As it turns out, a single-celled protozoan actually held the key to what has blossomed into new cancer therapies in humans. The HAT enzyme that Allis and Brownell purified came from a Tetrahymena, a cousin of the paramecium. They chose the organism because the larger of its two nuclei has very hyperacetylated chromatin, making the enzymes that trigger histone acetylation either more plentiful or more active and hence, more easy to detect. Says Allis of the overlooked protozoan model, "Had we been doing this project [with] any other organism, we would probably not have seen [the HAT]."

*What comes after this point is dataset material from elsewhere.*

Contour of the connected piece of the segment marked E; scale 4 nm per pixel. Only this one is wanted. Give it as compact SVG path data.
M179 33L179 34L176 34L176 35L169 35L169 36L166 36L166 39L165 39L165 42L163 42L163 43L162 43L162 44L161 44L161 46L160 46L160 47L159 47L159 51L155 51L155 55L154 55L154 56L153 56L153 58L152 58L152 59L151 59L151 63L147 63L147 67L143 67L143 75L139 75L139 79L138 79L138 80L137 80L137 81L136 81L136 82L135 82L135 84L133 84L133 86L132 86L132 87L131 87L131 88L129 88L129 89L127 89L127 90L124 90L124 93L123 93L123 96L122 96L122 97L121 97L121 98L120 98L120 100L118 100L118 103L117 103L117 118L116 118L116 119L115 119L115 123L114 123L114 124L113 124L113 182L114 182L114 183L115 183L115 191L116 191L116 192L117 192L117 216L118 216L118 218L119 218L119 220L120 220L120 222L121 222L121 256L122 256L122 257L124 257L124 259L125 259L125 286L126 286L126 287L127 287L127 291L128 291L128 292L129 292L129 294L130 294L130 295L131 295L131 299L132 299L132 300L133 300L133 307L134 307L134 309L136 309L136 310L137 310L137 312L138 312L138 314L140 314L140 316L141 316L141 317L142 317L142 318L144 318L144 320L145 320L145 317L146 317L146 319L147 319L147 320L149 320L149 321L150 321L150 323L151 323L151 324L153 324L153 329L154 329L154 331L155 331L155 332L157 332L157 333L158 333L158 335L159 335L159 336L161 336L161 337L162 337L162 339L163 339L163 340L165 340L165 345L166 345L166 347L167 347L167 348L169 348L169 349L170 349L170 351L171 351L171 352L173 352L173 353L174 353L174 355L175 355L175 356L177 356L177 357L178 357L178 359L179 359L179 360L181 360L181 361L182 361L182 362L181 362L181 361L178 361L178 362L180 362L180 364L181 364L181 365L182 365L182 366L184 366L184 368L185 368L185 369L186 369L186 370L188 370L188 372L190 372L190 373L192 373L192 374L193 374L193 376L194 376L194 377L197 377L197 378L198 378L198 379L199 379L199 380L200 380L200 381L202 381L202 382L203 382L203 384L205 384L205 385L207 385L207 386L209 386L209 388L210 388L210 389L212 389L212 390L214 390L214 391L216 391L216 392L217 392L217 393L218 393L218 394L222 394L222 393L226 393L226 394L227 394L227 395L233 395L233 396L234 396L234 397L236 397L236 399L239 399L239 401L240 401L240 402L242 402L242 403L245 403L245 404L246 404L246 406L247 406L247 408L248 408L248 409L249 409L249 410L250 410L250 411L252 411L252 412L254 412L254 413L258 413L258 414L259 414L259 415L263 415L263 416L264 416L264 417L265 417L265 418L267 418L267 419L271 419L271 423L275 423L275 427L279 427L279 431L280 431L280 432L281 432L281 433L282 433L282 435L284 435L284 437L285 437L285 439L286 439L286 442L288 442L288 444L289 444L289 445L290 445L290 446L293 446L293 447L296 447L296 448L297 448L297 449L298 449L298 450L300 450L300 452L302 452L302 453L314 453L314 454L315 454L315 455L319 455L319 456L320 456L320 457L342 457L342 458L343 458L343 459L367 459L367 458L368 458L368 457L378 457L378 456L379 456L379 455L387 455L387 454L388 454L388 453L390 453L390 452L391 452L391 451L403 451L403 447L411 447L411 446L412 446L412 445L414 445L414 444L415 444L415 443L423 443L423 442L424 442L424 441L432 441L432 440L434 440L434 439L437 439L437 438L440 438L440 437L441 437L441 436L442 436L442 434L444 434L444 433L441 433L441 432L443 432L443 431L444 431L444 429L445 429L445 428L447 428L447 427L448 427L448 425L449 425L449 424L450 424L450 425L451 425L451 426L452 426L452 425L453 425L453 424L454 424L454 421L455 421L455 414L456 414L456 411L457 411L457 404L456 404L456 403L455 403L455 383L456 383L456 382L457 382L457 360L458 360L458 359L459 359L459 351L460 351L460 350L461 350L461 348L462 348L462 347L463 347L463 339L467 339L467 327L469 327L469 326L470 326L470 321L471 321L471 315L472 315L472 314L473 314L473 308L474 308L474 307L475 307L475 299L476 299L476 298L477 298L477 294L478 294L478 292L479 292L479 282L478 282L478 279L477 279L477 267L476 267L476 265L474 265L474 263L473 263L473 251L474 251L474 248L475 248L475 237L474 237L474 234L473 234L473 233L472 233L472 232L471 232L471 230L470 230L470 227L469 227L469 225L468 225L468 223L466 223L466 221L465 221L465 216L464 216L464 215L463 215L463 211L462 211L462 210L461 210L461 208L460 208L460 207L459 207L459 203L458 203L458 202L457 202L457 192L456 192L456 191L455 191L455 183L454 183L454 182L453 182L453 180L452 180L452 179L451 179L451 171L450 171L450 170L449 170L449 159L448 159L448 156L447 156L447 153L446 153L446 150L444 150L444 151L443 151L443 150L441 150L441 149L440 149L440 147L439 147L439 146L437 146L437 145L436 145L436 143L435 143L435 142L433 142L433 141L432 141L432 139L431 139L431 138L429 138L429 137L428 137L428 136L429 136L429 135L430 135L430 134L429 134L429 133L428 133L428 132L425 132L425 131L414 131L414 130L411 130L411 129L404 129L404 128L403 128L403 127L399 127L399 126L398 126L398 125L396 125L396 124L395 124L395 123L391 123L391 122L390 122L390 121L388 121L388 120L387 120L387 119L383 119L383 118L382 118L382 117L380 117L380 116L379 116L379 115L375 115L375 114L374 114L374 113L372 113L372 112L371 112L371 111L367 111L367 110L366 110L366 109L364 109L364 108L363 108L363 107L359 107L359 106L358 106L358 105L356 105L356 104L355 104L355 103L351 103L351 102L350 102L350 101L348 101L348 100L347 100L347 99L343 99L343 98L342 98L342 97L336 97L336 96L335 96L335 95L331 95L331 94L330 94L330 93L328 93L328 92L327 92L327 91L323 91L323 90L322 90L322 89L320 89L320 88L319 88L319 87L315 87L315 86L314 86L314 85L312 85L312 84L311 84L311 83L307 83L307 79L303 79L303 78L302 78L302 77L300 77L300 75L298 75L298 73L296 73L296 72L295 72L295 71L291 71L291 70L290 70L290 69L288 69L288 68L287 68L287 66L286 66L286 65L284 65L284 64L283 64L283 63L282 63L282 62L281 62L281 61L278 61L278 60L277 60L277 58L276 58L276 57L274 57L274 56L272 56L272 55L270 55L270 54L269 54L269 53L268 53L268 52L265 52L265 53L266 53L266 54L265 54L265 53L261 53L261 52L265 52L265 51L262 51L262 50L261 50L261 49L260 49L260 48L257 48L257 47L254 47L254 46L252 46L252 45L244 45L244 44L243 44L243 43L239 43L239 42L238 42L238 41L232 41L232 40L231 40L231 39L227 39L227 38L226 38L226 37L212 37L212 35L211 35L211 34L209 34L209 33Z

Brownell's methodological "trick," as Allis puts it, was to actually put histones from Tetrahymena extracts into a gel as a substrate. When he put the enzyme extracts from the Tetrahymena nuclei into one of these gels, up came a band that clearly indicated that they'd found the protein they'd been looking for. Sufficient amounts of the enzyme were then purified from 200 liters of the organism and its gene cloned and sequenced.
Histone proteins have been known for years to be marked by other modifications besides acetylation, such as methylation, phosphorylation, and ubiquitination. Allis is interested in deciphering how these modifications might be agonistic or antagonistic to one another. He's also intrigued by the possibility that researchers may soon be able to elucidate modules, or motifs, on proteins that recognize the amino acids that get modified in histones upon activation--in much the same way that motifs on some proteins are known to recognize phosphorylated amino acids.
"I feel deeply committed to the fact that it ain't over yet. We've really only seen the tip of the iceberg," maintains Allis. "More and more it seems that the covalent modification of histones is playing a fundamental role in many DNA-templated processes, even those outside transcription." He adds that once more pharmaceutical companies realize the potential for drug design, an abundance of novel therapies could be developed at breakneck speed. "[Our] motivation here was the fundamental aspects of how does a gene fire in the context of chromatin," explains Allis. "It's been incredible what's happened in such a short time."